La gradazione alcolica piuttosto forte (da 16 a 18 gradi) era ridotta a 5 o 6 unendo acqua per due terzi.

Le qualità del vino dipendevano dall’esposizione del vigneto, dalle caratteristiche della pianta e dal modo di coltivarla. Le vigne basse, quasi fino a terra nelle regioni esposte al vento, davano vini

mediocri. Le vigne impostate su supporti di legno producevano vini di migliore qualità e anche uva da tavola migliore. Al tempo di Plinio i vini italici famosi, come il Falerno o il Cecubo, erano ricavati

da vigne in arbusto (N.H. XVII, 199); è il tipo di vite che Columella chiamava arbustivum genus (De arboribus I, 47). Da parte sua Virgilio parla di viti che si allacciano al pioppo e all’olmo come in un abbraccio (Georg. II, 981). Sembra che ogni albero potesse reggere fino a dieci ceppi di vite.

[1] Per informazioni dettagliate sul vino, si veda l’opera sempre attuale di Billiard 1913

e il commentario di Jacques André all’edizione critica del libro XIV dell’Historia Naturalis

di Plinio il Vecchio; inoltre Salviat – Tchernia 2012.

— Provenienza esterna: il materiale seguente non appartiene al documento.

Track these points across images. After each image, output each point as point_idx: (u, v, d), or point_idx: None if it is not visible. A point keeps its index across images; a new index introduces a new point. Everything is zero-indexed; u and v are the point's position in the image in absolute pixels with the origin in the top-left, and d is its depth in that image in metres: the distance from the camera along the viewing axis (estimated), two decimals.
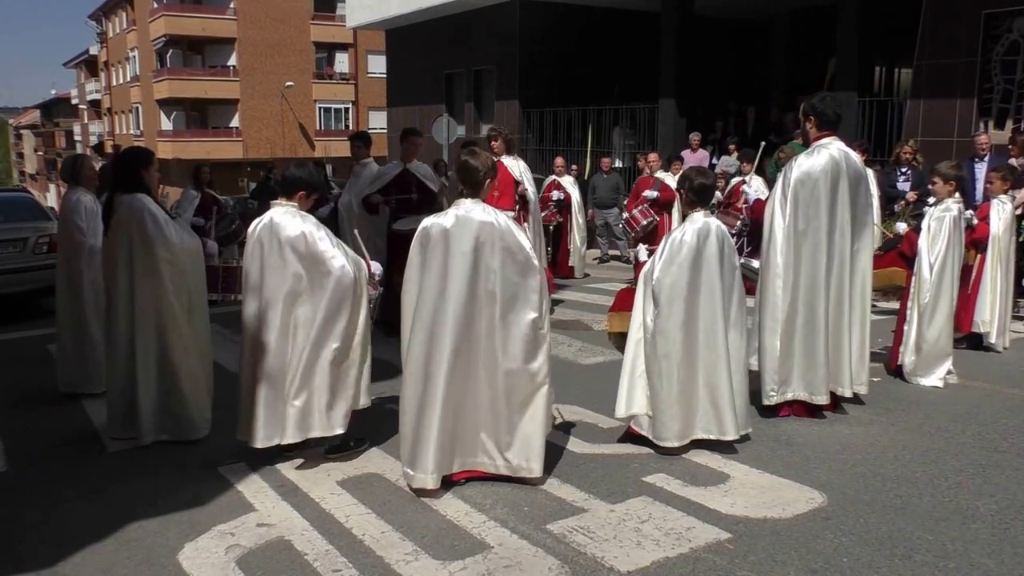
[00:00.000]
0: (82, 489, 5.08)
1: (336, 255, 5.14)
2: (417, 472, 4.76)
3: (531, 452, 4.88)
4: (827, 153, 5.88)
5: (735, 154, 14.88)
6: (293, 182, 5.35)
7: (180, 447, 5.71)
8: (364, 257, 5.45)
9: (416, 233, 4.94)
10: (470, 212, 4.82)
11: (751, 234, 10.11)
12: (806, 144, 6.19)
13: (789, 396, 5.99)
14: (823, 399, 6.00)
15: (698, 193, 5.57)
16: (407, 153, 9.26)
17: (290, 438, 5.20)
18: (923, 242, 6.93)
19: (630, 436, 5.58)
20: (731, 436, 5.41)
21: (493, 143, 9.34)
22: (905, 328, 7.03)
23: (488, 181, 4.98)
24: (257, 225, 5.31)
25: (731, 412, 5.37)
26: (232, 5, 49.33)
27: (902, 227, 7.42)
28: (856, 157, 6.06)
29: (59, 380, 7.12)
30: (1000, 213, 7.98)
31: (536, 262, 4.87)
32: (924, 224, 7.03)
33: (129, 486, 5.10)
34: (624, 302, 5.89)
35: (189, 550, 4.23)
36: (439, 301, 4.77)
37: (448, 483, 4.88)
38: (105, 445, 5.87)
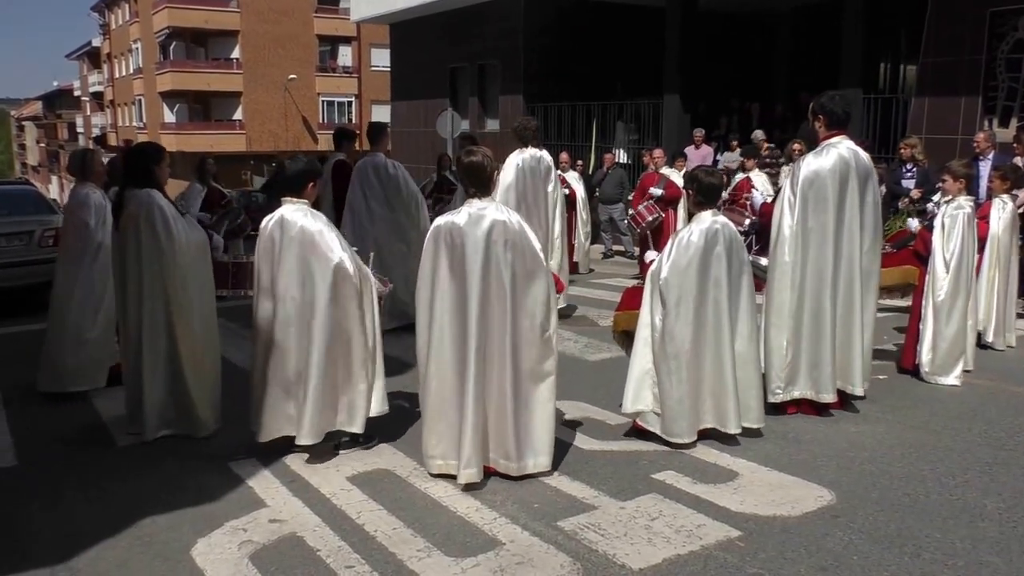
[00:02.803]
0: (93, 484, 5.10)
1: (343, 256, 5.16)
2: (465, 468, 4.78)
3: (539, 449, 4.93)
4: (836, 152, 5.90)
5: (737, 151, 14.91)
6: (301, 177, 5.35)
7: (189, 442, 5.73)
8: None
9: (429, 231, 4.97)
10: (483, 210, 4.85)
11: (759, 233, 10.13)
12: (814, 143, 6.20)
13: (796, 395, 6.01)
14: (830, 397, 6.02)
15: (706, 193, 5.59)
16: (385, 146, 9.41)
17: (305, 438, 5.21)
18: (937, 239, 6.94)
19: (636, 431, 5.62)
20: (732, 429, 5.46)
21: None
22: (920, 326, 7.04)
23: (495, 174, 5.00)
24: (268, 222, 5.33)
25: (734, 406, 5.43)
26: None
27: (915, 224, 7.43)
28: (865, 156, 6.07)
29: (43, 379, 6.97)
30: (1000, 213, 7.99)
31: (544, 264, 4.89)
32: (938, 222, 7.04)
33: (139, 481, 5.12)
34: (631, 301, 5.92)
35: (202, 546, 4.26)
36: (458, 299, 4.81)
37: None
38: (114, 439, 5.89)
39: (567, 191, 13.43)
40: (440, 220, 4.98)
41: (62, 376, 6.92)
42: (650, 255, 5.88)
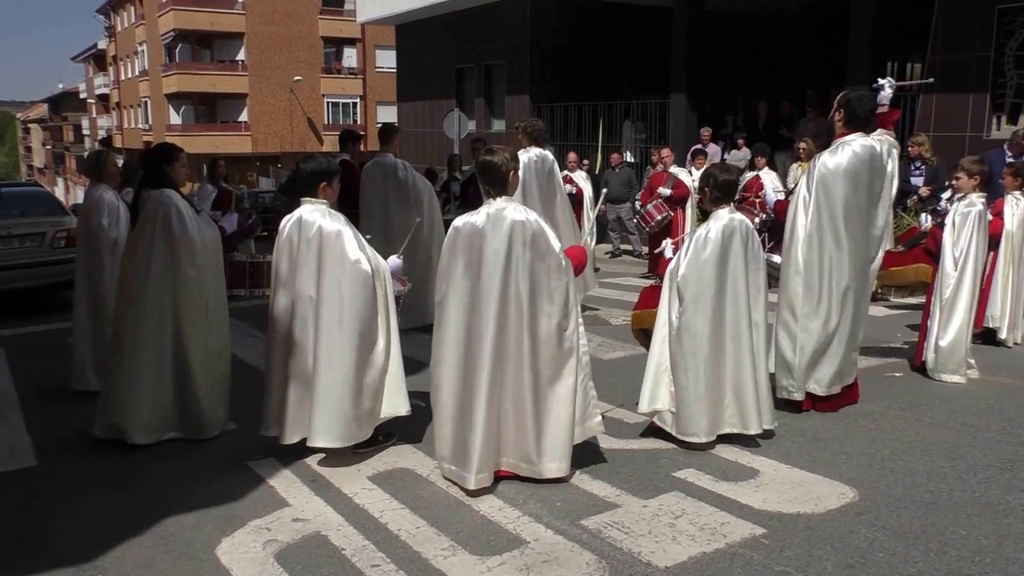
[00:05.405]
0: (113, 484, 5.11)
1: (360, 257, 5.14)
2: (472, 473, 4.73)
3: (557, 453, 4.87)
4: (850, 150, 5.89)
5: (743, 148, 14.91)
6: (312, 177, 5.32)
7: (207, 442, 5.73)
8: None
9: (448, 232, 4.95)
10: (502, 211, 4.81)
11: (771, 230, 10.12)
12: (830, 136, 6.21)
13: (817, 391, 6.05)
14: (835, 390, 6.10)
15: (723, 189, 5.57)
16: (395, 147, 9.52)
17: (334, 442, 5.17)
18: (947, 237, 6.94)
19: (653, 430, 5.61)
20: (754, 430, 5.44)
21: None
22: (928, 324, 7.04)
23: (512, 174, 4.96)
24: (287, 223, 5.32)
25: (755, 406, 5.40)
26: (241, 0, 49.40)
27: (926, 222, 7.42)
28: (880, 152, 6.06)
29: (75, 378, 7.07)
30: (1014, 209, 7.98)
31: (564, 264, 4.86)
32: (948, 220, 7.03)
33: (160, 480, 5.13)
34: (649, 300, 5.92)
35: (226, 545, 4.26)
36: (475, 301, 4.77)
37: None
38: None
39: (574, 189, 13.42)
40: (459, 221, 4.95)
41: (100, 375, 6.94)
42: (667, 248, 5.88)
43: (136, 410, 5.66)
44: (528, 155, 8.66)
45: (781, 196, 9.92)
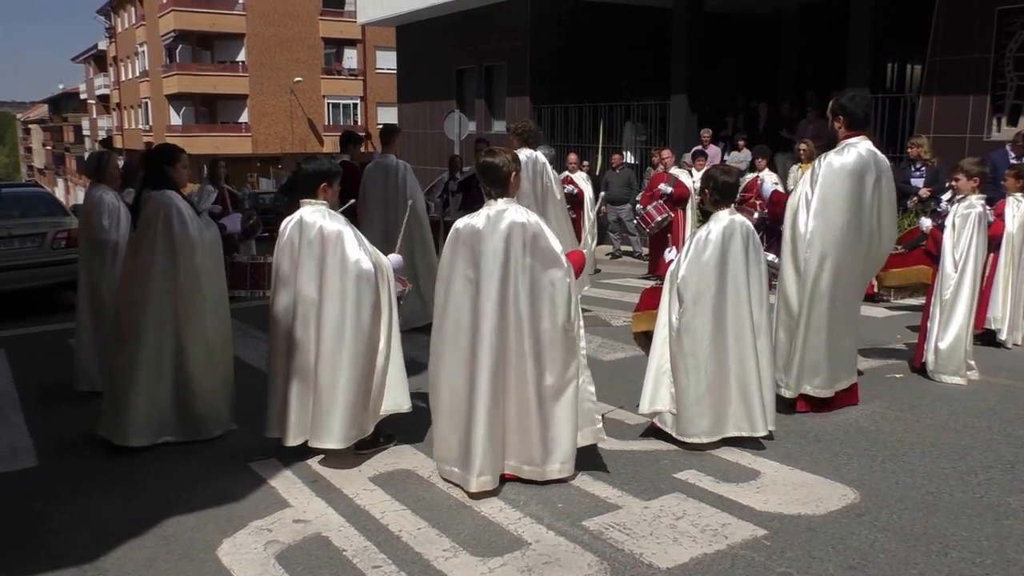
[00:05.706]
0: (114, 484, 5.11)
1: (361, 257, 5.14)
2: (474, 475, 4.71)
3: (561, 453, 4.87)
4: (855, 152, 5.90)
5: (743, 150, 14.92)
6: (310, 178, 5.32)
7: (208, 443, 5.73)
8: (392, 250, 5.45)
9: (449, 234, 4.96)
10: (502, 212, 4.81)
11: (769, 228, 10.11)
12: (832, 142, 6.21)
13: (808, 391, 6.06)
14: (830, 392, 6.12)
15: (722, 191, 5.57)
16: (396, 148, 9.51)
17: (335, 443, 5.16)
18: (947, 239, 6.94)
19: (654, 431, 5.61)
20: (761, 432, 5.44)
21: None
22: (928, 325, 7.04)
23: (514, 176, 4.96)
24: (288, 223, 5.33)
25: (760, 408, 5.40)
26: (241, 1, 49.43)
27: (927, 223, 7.43)
28: (883, 157, 6.06)
29: (78, 379, 7.08)
30: (1015, 211, 7.99)
31: (565, 265, 4.86)
32: (948, 221, 7.04)
33: (161, 481, 5.13)
34: (649, 302, 5.92)
35: (228, 546, 4.26)
36: (474, 303, 4.77)
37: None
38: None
39: (574, 190, 13.38)
40: (459, 223, 4.96)
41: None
42: (669, 254, 5.87)
43: (135, 411, 5.65)
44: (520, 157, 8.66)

[2] Plinio, N.H. XIV, 88: «Numae regis proxumi lex est: vino rogum ne respargito, quod

sanxisse illum propter inopiam rei nemo dubitet» («Di Numa, il re successivo [a Romolo], è la legge: non si sparga vino sul rogo, il che nessuno dubita che egli l’avesse sancito

per la scarsità del prodotto»).

[3] Questo è quanto ci tramanda Plinio (N.H. XIV, 89): «Non licebat id feminis Romae

bibere: invenimus inter exempla Egnati Maetenni uxorem, quod vinum bibisset e dolio,

interfectam fusti a marito, eumque caedis a Romulo absolutum» («Non era lecito alle

donne di Roma bere: abbiamo rinvenuto fra gli esempi che la moglie di Egnazio Metenno, per aver bevuto vino dal dolio, fu uccisa dal marito con un bastone, mentre lui venne da Romolo assolto dal delitto»).